WHAT TO WORK ON:
Update the lines beginning at the one that contains "two start times?" and ending after the one that contains "8:00 PM to 8:30 PM" by replacing "At what time" with "When". Keep everything else in those lines the same.

[Stored data entries]
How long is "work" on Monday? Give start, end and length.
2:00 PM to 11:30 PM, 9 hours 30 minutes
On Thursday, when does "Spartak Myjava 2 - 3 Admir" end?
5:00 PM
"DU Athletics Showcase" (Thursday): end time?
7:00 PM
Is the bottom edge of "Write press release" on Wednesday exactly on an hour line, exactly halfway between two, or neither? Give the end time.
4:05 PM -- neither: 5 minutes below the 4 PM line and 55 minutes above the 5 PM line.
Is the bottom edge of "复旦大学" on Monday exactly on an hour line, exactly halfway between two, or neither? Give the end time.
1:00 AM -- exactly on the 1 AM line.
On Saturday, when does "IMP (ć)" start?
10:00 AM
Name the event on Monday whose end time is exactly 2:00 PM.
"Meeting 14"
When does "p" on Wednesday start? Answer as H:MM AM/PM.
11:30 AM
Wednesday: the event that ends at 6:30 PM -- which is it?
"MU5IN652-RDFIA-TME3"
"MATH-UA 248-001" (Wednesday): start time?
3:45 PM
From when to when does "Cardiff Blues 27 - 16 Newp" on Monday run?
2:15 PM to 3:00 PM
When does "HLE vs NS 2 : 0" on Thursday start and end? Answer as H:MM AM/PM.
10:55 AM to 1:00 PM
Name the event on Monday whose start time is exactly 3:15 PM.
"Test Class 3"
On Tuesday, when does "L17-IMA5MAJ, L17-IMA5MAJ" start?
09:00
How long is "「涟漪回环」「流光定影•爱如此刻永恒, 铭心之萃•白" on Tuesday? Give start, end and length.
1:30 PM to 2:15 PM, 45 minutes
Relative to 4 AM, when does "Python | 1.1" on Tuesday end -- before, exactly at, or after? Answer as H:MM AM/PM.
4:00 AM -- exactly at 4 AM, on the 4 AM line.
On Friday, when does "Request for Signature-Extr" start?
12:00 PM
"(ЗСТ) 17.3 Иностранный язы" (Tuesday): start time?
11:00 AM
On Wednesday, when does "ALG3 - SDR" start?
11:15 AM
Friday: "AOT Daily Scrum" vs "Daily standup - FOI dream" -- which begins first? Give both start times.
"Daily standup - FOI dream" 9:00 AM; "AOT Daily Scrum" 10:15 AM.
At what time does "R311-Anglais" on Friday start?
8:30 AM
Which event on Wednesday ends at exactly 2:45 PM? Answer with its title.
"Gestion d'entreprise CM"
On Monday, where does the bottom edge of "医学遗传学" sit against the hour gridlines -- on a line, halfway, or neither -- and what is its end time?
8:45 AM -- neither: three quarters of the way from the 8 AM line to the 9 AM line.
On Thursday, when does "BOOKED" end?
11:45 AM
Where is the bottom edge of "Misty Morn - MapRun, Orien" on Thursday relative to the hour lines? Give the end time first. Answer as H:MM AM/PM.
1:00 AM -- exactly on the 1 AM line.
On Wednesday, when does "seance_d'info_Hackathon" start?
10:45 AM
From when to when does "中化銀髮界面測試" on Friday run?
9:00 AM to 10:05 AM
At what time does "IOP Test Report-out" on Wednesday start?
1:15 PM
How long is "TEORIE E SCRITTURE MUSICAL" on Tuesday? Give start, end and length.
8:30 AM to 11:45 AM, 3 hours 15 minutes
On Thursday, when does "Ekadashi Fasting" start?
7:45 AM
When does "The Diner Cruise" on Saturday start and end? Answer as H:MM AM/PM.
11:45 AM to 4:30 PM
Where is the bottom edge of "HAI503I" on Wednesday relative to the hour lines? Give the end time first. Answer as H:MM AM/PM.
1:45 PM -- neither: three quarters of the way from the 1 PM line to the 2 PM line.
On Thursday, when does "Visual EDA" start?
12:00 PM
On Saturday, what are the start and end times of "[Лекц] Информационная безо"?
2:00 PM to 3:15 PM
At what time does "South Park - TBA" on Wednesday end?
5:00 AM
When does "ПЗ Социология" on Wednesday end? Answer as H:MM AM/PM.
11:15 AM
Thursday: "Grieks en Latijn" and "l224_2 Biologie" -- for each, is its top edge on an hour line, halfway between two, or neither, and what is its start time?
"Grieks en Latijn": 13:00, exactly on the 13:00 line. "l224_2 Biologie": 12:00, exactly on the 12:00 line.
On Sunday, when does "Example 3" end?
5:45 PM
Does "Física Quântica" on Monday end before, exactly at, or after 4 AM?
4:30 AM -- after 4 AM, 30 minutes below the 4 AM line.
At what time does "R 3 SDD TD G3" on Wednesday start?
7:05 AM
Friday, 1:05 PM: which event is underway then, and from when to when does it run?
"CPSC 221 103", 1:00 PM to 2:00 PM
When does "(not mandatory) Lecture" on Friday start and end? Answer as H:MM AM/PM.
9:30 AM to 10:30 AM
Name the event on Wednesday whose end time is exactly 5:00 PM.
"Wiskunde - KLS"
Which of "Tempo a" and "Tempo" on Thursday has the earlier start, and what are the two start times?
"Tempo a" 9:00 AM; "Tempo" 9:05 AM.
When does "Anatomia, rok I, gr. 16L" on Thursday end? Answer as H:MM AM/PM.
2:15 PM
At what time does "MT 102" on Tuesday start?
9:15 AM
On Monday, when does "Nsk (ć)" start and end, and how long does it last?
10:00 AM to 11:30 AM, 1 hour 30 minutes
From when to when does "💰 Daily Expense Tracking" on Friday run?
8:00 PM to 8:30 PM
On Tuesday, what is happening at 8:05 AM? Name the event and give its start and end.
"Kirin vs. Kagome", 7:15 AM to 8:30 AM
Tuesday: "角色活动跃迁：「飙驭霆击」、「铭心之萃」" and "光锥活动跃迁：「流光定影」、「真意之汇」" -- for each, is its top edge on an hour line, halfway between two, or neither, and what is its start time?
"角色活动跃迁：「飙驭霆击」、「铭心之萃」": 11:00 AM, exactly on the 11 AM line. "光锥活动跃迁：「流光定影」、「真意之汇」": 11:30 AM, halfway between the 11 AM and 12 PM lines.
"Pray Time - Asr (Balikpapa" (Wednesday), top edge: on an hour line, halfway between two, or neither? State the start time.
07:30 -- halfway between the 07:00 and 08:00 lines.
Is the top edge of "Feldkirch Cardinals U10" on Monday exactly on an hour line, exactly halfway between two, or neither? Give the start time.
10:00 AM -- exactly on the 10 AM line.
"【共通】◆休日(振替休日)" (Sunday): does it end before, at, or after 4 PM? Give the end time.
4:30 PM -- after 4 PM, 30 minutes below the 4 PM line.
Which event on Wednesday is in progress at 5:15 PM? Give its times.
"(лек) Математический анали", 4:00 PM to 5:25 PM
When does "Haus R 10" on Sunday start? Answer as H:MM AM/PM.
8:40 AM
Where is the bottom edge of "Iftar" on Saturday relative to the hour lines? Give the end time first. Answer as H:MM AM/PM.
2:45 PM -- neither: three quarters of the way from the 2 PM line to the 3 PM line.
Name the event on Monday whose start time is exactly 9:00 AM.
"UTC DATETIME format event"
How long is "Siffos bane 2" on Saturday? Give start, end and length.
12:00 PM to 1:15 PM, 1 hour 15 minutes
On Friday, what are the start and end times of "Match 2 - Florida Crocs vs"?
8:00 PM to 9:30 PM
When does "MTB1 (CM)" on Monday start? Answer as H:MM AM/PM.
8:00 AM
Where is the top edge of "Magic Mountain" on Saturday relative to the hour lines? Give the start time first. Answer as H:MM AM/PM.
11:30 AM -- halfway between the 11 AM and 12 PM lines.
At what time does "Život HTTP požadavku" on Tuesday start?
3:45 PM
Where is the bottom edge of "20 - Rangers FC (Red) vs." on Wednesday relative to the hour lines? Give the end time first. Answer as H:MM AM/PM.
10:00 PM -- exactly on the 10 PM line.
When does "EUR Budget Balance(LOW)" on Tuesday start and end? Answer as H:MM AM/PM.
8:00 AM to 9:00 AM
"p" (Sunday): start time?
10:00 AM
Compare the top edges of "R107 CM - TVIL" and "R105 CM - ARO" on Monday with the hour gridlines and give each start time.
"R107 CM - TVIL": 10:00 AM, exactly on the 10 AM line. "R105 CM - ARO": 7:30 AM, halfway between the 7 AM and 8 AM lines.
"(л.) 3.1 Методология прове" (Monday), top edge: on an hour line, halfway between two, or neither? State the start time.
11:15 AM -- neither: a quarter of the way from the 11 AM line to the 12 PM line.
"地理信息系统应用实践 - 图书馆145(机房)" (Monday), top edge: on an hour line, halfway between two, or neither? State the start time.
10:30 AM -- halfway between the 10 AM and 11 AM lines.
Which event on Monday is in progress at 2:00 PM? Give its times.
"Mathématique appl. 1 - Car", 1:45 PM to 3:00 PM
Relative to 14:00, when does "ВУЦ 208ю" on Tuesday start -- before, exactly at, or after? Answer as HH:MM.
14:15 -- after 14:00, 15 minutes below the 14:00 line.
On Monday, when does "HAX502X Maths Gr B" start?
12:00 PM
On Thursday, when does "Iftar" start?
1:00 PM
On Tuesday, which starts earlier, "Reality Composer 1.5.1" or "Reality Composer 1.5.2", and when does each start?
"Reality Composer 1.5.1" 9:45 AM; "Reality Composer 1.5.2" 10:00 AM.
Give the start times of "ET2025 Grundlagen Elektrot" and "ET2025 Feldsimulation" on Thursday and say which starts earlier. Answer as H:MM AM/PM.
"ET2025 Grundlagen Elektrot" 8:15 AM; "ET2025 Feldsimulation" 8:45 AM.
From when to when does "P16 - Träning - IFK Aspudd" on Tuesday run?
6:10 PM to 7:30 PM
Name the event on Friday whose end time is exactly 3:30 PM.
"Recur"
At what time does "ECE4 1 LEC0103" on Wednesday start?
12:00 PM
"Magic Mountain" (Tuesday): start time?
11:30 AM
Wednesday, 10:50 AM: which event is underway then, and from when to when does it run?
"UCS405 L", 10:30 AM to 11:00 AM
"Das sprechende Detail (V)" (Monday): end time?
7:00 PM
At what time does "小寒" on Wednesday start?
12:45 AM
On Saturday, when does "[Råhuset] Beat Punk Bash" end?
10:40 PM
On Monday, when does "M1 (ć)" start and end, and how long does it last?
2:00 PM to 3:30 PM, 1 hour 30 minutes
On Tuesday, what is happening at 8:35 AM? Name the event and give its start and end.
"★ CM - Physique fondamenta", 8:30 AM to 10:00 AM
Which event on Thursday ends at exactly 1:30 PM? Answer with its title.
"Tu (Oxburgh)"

RESULT OF THIS EXERCISE:
Which of "Tempo a" and "Tempo" on Thursday has the earlier start, and what are the two start times?
"Tempo a" 9:00 AM; "Tempo" 9:05 AM.
When does "Anatomia, rok I, gr. 16L" on Thursday end? Answer as H:MM AM/PM.
2:15 PM
When does "MT 102" on Tuesday start?
9:15 AM
On Monday, when does "Nsk (ć)" start and end, and how long does it last?
10:00 AM to 11:30 AM, 1 hour 30 minutes
From when to when does "💰 Daily Expense Tracking" on Friday run?
8:00 PM to 8:30 PM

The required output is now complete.